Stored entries
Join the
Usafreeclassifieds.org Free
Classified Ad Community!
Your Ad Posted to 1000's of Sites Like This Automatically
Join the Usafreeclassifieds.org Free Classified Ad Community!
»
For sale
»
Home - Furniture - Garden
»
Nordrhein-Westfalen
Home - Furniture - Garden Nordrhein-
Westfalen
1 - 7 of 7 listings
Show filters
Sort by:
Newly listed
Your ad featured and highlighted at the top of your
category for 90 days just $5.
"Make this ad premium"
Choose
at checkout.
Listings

## TASK
Duplicate every line of the rows above word for word, keeping each line as it appears.

## EXERCISE OUTPUT
Join the
Usafreeclassifieds.org Free
Classified Ad Community!
Your Ad Posted to 1000's of Sites Like This Automatically
Join the Usafreeclassifieds.org Free Classified Ad Community!
»
For sale
»
Home - Furniture - Garden
»
Nordrhein-Westfalen
Home - Furniture - Garden Nordrhein-
Westfalen
1 - 7 of 7 listings
Show filters
Sort by:
Newly listed
Your ad featured and highlighted at the top of your
category for 90 days just $5.
"Make this ad premium"
Choose
at checkout.
Listings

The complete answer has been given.